Tally the lines in the rows below that contain the string "příjmu", with case counting, and give only that number.

> **Exercise data**
····················

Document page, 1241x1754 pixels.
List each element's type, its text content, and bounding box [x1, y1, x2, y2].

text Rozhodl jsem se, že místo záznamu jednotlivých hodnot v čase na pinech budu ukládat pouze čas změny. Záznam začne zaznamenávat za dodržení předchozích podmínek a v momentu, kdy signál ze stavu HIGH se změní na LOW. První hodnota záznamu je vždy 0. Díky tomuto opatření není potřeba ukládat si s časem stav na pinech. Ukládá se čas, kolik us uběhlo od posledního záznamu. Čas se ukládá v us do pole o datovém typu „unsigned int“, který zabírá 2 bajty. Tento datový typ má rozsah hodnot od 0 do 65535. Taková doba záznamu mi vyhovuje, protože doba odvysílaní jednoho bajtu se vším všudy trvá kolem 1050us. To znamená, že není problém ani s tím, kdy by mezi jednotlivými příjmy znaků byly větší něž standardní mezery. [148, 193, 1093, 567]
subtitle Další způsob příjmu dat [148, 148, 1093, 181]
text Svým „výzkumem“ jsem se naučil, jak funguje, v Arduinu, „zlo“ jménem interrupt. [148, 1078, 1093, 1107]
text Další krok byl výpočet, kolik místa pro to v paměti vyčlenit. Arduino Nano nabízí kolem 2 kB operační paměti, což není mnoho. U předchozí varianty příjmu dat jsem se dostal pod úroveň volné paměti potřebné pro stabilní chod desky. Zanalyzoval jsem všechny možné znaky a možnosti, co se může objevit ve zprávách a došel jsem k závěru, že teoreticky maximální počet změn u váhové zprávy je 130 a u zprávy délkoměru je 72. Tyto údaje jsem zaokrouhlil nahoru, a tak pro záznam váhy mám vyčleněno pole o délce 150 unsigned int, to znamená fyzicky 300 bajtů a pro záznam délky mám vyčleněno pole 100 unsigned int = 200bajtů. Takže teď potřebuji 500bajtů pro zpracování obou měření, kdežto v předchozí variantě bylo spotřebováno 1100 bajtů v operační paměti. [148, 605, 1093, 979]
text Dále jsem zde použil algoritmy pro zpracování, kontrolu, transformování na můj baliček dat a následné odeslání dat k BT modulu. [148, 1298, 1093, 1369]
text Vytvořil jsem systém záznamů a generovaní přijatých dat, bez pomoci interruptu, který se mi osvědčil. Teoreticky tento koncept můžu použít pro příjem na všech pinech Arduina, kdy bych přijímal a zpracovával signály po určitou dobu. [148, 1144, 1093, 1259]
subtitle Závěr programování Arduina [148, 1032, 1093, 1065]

····················

> **Solution below**
2